**ASSIGNED TASK**.
When you reach the line containing "1: (617, 165, 1.47)" in the records below, start copying exactly, and stop once you have copied the line containing "18: (624, 169, 1.45)".

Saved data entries
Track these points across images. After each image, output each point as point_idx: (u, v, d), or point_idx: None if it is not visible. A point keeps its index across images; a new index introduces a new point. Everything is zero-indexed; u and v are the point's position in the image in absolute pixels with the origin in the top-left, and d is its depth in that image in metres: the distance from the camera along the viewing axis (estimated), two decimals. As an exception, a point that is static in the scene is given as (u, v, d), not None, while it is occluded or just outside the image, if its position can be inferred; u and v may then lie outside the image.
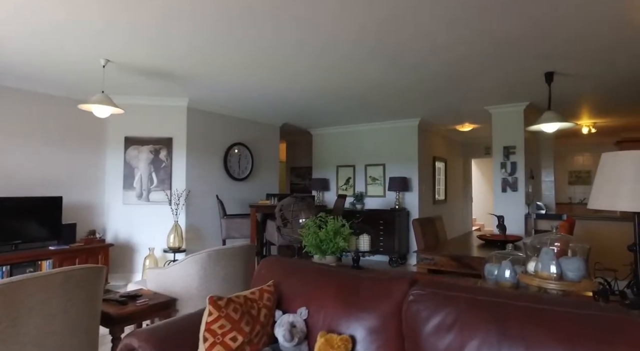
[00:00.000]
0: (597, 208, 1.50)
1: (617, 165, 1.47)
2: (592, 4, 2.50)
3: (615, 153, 1.50)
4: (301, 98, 5.12)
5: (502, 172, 5.32)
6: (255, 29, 2.92)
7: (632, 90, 4.63)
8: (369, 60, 3.60)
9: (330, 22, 2.79)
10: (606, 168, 1.51)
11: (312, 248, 2.06)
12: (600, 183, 1.52)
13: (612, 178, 1.47)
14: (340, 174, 7.29)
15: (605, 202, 1.47)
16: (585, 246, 1.55)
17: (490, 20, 2.75)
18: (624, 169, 1.45)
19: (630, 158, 1.45)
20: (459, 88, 4.56)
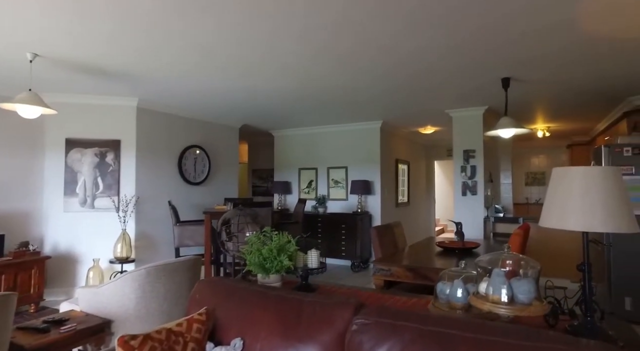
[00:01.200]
0: (547, 226, 1.42)
1: (567, 181, 1.40)
2: (541, 13, 2.47)
3: (565, 168, 1.42)
4: (259, 100, 4.92)
5: (462, 175, 5.35)
6: (196, 23, 2.70)
7: (581, 97, 4.76)
8: (322, 62, 3.46)
9: (277, 19, 2.62)
10: (556, 184, 1.44)
11: (254, 266, 1.89)
12: (551, 200, 1.44)
13: (561, 196, 1.40)
14: (302, 177, 7.13)
15: (555, 221, 1.39)
16: (536, 266, 1.47)
17: (447, 26, 2.68)
18: (574, 186, 1.37)
19: (580, 174, 1.37)
20: (419, 91, 4.51)
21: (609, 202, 1.33)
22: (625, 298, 3.80)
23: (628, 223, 1.31)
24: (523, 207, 10.00)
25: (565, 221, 1.37)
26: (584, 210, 1.33)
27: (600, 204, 1.32)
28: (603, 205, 1.32)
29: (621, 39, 2.94)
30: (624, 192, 1.35)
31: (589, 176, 1.37)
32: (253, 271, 1.90)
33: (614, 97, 4.78)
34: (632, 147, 3.83)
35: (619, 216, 1.32)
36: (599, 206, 1.33)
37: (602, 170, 1.36)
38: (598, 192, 1.34)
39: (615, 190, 1.34)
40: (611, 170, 1.37)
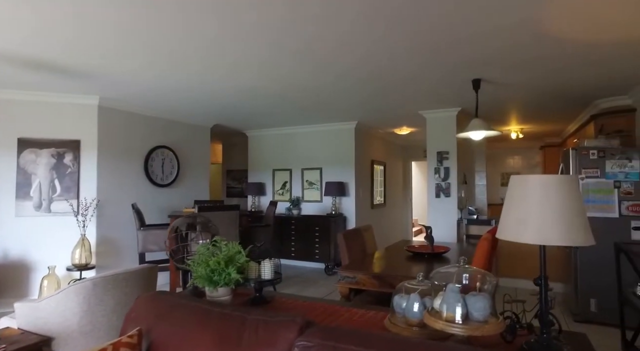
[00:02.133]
0: (504, 239, 1.34)
1: (524, 191, 1.31)
2: (503, 14, 2.42)
3: (522, 177, 1.34)
4: (229, 99, 4.75)
5: (436, 177, 5.31)
6: (160, 21, 2.54)
7: (551, 100, 4.79)
8: (293, 63, 3.34)
9: (245, 16, 2.48)
10: (513, 193, 1.35)
11: (200, 279, 1.75)
12: (507, 211, 1.36)
13: (518, 206, 1.31)
14: (276, 178, 6.99)
15: (511, 233, 1.31)
16: (492, 280, 1.39)
17: (416, 27, 2.59)
18: (530, 196, 1.29)
19: (537, 183, 1.30)
20: (391, 92, 4.44)
21: (566, 213, 1.25)
22: (590, 300, 3.82)
23: (584, 235, 1.24)
24: (498, 207, 10.11)
25: (521, 234, 1.28)
26: (540, 222, 1.25)
27: (557, 216, 1.25)
28: (560, 217, 1.25)
29: (586, 43, 2.92)
30: (579, 202, 1.28)
31: (545, 185, 1.29)
32: (199, 284, 1.76)
33: (582, 100, 4.82)
34: (597, 149, 3.85)
35: (575, 228, 1.24)
36: (555, 218, 1.25)
37: (558, 179, 1.29)
38: (555, 203, 1.26)
39: (571, 201, 1.27)
40: (567, 180, 1.29)
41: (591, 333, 3.59)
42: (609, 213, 3.81)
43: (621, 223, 3.73)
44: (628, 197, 3.74)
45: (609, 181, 3.81)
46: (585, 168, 3.89)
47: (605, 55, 3.19)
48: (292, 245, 6.29)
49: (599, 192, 3.85)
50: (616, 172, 3.79)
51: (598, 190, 3.85)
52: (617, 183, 3.78)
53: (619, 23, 2.58)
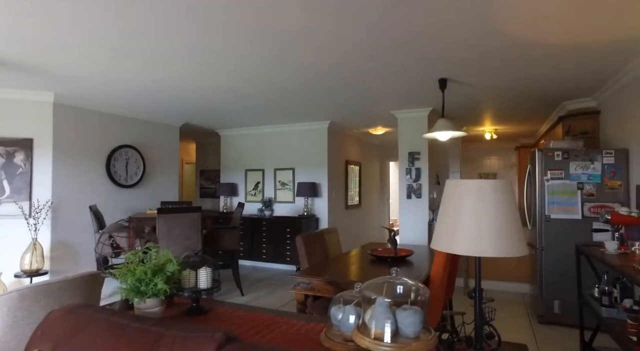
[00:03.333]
0: (437, 249, 1.25)
1: (458, 197, 1.23)
2: (465, 14, 2.35)
3: (457, 181, 1.26)
4: (197, 98, 4.59)
5: (407, 178, 5.26)
6: (118, 12, 2.38)
7: (520, 101, 4.78)
8: (261, 61, 3.21)
9: (212, 16, 2.35)
10: (448, 199, 1.27)
11: (126, 290, 1.61)
12: (442, 218, 1.27)
13: (452, 214, 1.22)
14: (249, 178, 6.84)
15: (444, 243, 1.22)
16: (425, 293, 1.30)
17: (380, 26, 2.50)
18: (464, 202, 1.21)
19: (471, 188, 1.21)
20: (360, 92, 4.35)
21: (500, 222, 1.17)
22: (554, 301, 3.81)
23: (516, 246, 1.16)
24: (474, 207, 10.18)
25: (453, 244, 1.20)
26: (472, 232, 1.17)
27: (490, 225, 1.16)
28: (492, 227, 1.16)
29: (549, 44, 2.88)
30: (513, 210, 1.20)
31: (479, 191, 1.20)
32: (122, 295, 1.62)
33: (551, 101, 4.84)
34: (562, 151, 3.84)
35: (508, 238, 1.16)
36: (488, 227, 1.16)
37: (493, 185, 1.20)
38: (488, 211, 1.18)
39: (505, 208, 1.18)
40: (501, 185, 1.21)
41: (554, 334, 3.59)
42: (572, 215, 3.80)
43: (584, 225, 3.73)
44: (590, 199, 3.74)
45: (572, 182, 3.81)
46: (550, 170, 3.88)
47: (568, 57, 3.17)
48: (263, 247, 6.15)
49: (563, 194, 3.85)
50: (579, 173, 3.79)
51: (562, 192, 3.85)
52: (580, 184, 3.78)
53: (574, 24, 2.54)
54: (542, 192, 3.91)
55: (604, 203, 3.71)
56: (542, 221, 3.91)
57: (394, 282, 1.34)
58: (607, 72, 3.59)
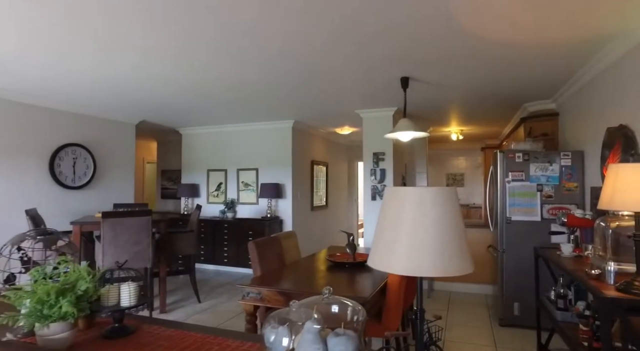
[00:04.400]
0: (373, 267, 1.10)
1: (397, 207, 1.09)
2: (419, 10, 2.24)
3: (396, 189, 1.12)
4: (153, 94, 4.30)
5: (372, 179, 5.16)
6: (9, -7, 2.10)
7: (484, 102, 4.77)
8: (210, 55, 3.00)
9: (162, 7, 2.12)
10: (386, 209, 1.12)
11: (23, 316, 1.38)
12: (380, 232, 1.12)
13: (390, 226, 1.08)
14: (211, 179, 6.57)
15: (381, 260, 1.08)
16: (362, 313, 1.15)
17: (344, 22, 2.35)
18: (404, 213, 1.07)
19: (411, 197, 1.07)
20: (322, 90, 4.21)
21: (442, 237, 1.04)
22: (514, 303, 3.80)
23: (460, 263, 1.03)
24: (442, 207, 10.27)
25: (391, 262, 1.06)
26: (411, 249, 1.03)
27: (431, 240, 1.03)
28: (434, 242, 1.03)
29: (509, 45, 2.82)
30: (458, 221, 1.07)
31: (420, 201, 1.07)
32: (19, 321, 1.39)
33: (513, 103, 4.86)
34: (522, 153, 3.83)
35: (451, 255, 1.03)
36: (428, 243, 1.03)
37: (435, 193, 1.07)
38: (428, 224, 1.04)
39: (449, 220, 1.05)
40: (445, 193, 1.08)
41: (514, 337, 3.57)
42: (532, 217, 3.80)
43: (543, 227, 3.73)
44: (549, 200, 3.75)
45: (532, 184, 3.81)
46: (512, 172, 3.87)
47: (527, 58, 3.13)
48: (225, 251, 5.91)
49: (524, 195, 3.84)
50: (539, 175, 3.79)
51: (523, 194, 3.84)
52: (539, 186, 3.79)
53: (528, 25, 2.48)
54: (504, 193, 3.89)
55: (561, 205, 3.73)
56: (503, 223, 3.89)
57: (326, 303, 1.18)
58: (564, 74, 3.59)
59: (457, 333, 3.66)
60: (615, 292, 1.86)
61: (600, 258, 2.18)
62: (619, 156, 2.73)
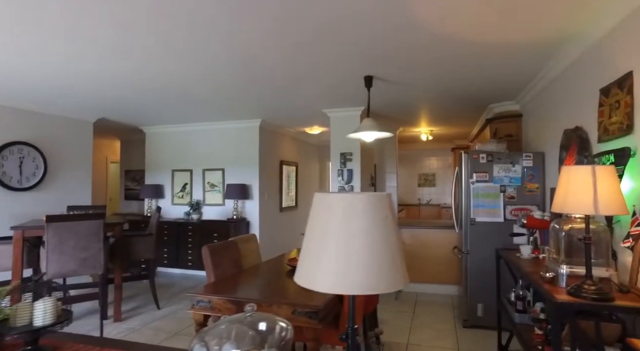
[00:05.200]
0: (299, 284, 0.99)
1: (324, 216, 0.98)
2: (381, 5, 2.16)
3: (324, 195, 1.01)
4: (108, 90, 4.06)
5: (339, 180, 5.08)
6: None
7: (450, 102, 4.77)
8: (160, 53, 2.82)
9: None
10: (314, 219, 1.02)
11: None
12: (306, 244, 1.01)
13: (317, 238, 0.97)
14: (176, 179, 6.33)
15: (305, 276, 0.97)
16: (288, 332, 1.05)
17: (295, 13, 2.23)
18: (331, 223, 0.96)
19: (340, 204, 0.97)
20: (285, 88, 4.08)
21: (373, 249, 0.94)
22: (478, 304, 3.79)
23: (394, 279, 0.94)
24: (415, 207, 10.34)
25: (316, 278, 0.95)
26: (339, 263, 0.92)
27: (360, 254, 0.93)
28: (364, 256, 0.93)
29: (471, 43, 2.78)
30: (390, 232, 0.97)
31: (349, 208, 0.96)
32: None
33: (479, 103, 4.88)
34: (486, 153, 3.83)
35: (383, 270, 0.93)
36: (358, 256, 0.93)
37: (366, 200, 0.97)
38: (358, 234, 0.94)
39: (381, 230, 0.96)
40: (377, 200, 0.98)
41: (476, 338, 3.55)
42: (495, 218, 3.80)
43: (506, 228, 3.73)
44: (512, 202, 3.76)
45: (496, 185, 3.81)
46: (476, 172, 3.86)
47: (490, 58, 3.11)
48: (189, 254, 5.70)
49: (488, 197, 3.84)
50: (502, 176, 3.79)
51: (486, 195, 3.84)
52: (502, 187, 3.79)
53: (487, 24, 2.45)
54: (468, 194, 3.87)
55: (523, 206, 3.74)
56: (467, 224, 3.88)
57: (247, 323, 1.07)
58: (527, 75, 3.61)
59: (422, 335, 3.62)
60: (566, 296, 1.83)
61: (554, 261, 2.16)
62: (574, 158, 2.73)
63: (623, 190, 2.03)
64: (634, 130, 1.99)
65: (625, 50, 2.12)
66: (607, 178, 1.75)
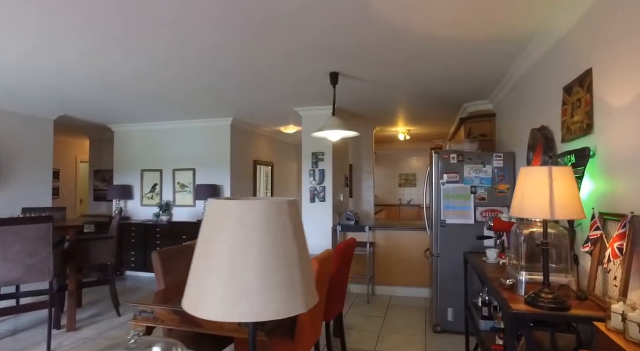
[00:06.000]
0: (185, 309, 0.85)
1: (215, 228, 0.83)
2: None
3: (217, 202, 0.87)
4: (71, 86, 3.84)
5: (310, 180, 4.94)
6: None
7: (425, 101, 4.68)
8: (114, 46, 2.63)
9: None
10: (204, 231, 0.87)
11: None
12: (195, 262, 0.86)
13: (206, 255, 0.83)
14: (145, 180, 6.10)
15: (191, 302, 0.82)
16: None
17: None
18: (221, 237, 0.81)
19: (233, 213, 0.82)
20: (253, 85, 3.92)
21: (267, 267, 0.79)
22: (448, 309, 3.70)
23: (290, 303, 0.80)
24: (395, 208, 10.27)
25: (202, 302, 0.80)
26: (228, 286, 0.78)
27: (248, 274, 0.79)
28: (258, 276, 0.79)
29: (433, 38, 2.67)
30: (290, 246, 0.83)
31: (243, 218, 0.82)
32: None
33: (453, 103, 4.80)
34: (457, 153, 3.73)
35: (277, 292, 0.79)
36: (251, 277, 0.78)
37: (265, 207, 0.82)
38: (249, 252, 0.80)
39: (279, 244, 0.81)
40: (278, 207, 0.84)
41: (445, 343, 3.45)
42: (466, 220, 3.71)
43: (477, 230, 3.64)
44: (482, 203, 3.68)
45: (466, 186, 3.72)
46: (446, 173, 3.76)
47: (456, 54, 3.01)
48: (157, 257, 5.48)
49: (458, 198, 3.74)
50: (472, 176, 3.70)
51: (457, 196, 3.74)
52: (473, 188, 3.70)
53: (447, 18, 2.33)
54: (438, 195, 3.78)
55: (494, 208, 3.66)
56: (438, 226, 3.78)
57: (136, 348, 0.92)
58: (497, 74, 3.52)
59: (390, 342, 3.50)
60: (523, 305, 1.72)
61: (514, 267, 2.06)
62: (540, 158, 2.65)
63: (582, 192, 1.93)
64: (594, 130, 1.90)
65: (585, 46, 2.03)
66: (564, 180, 1.65)
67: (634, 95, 1.59)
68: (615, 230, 1.61)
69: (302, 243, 0.86)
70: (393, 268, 4.99)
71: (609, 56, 1.78)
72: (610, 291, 1.67)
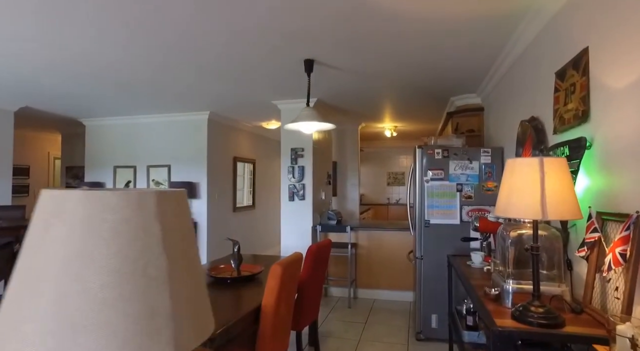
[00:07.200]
0: None
1: (39, 228, 0.56)
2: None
3: (51, 192, 0.60)
4: (31, 74, 3.51)
5: (289, 177, 4.66)
6: None
7: (411, 93, 4.43)
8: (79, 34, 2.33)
9: None
10: (29, 232, 0.59)
11: None
12: (12, 284, 0.59)
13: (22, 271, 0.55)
14: (118, 177, 5.78)
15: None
16: None
17: None
18: (39, 243, 0.54)
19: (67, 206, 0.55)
20: (228, 77, 3.64)
21: (108, 292, 0.52)
22: (432, 315, 3.45)
23: (162, 342, 0.53)
24: (384, 207, 10.03)
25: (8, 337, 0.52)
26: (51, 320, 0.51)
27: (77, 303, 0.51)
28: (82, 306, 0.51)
29: (414, 19, 2.42)
30: (160, 260, 0.56)
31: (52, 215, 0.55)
32: None
33: (440, 96, 4.56)
34: (442, 148, 3.49)
35: (120, 330, 0.52)
36: (70, 311, 0.51)
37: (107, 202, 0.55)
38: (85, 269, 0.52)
39: (137, 260, 0.54)
40: (134, 204, 0.57)
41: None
42: (451, 220, 3.47)
43: (463, 231, 3.40)
44: (469, 202, 3.44)
45: (452, 184, 3.47)
46: (431, 169, 3.51)
47: (441, 39, 2.76)
48: None
49: (443, 196, 3.50)
50: (458, 173, 3.46)
51: (442, 194, 3.50)
52: (459, 186, 3.46)
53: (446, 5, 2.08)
54: (422, 193, 3.53)
55: (481, 207, 3.42)
56: (421, 226, 3.53)
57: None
58: (485, 62, 3.29)
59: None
60: (510, 320, 1.47)
61: (500, 274, 1.81)
62: (530, 153, 2.41)
63: (577, 189, 1.69)
64: (590, 117, 1.65)
65: (582, 22, 1.78)
66: (558, 173, 1.40)
67: (638, 74, 1.35)
68: (616, 232, 1.37)
69: (178, 254, 0.59)
70: (376, 270, 4.73)
71: (610, 30, 1.54)
72: (610, 303, 1.43)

**TASK RESULT**.
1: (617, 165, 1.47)
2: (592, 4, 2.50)
3: (615, 153, 1.50)
4: (301, 98, 5.12)
5: (502, 172, 5.32)
6: (255, 29, 2.92)
7: (632, 90, 4.63)
8: (369, 60, 3.60)
9: (330, 22, 2.79)
10: (606, 168, 1.51)
11: (312, 248, 2.06)
12: (600, 183, 1.52)
13: (612, 178, 1.47)
14: (340, 174, 7.29)
15: (605, 202, 1.47)
16: (585, 246, 1.55)
17: (490, 20, 2.75)
18: (624, 169, 1.45)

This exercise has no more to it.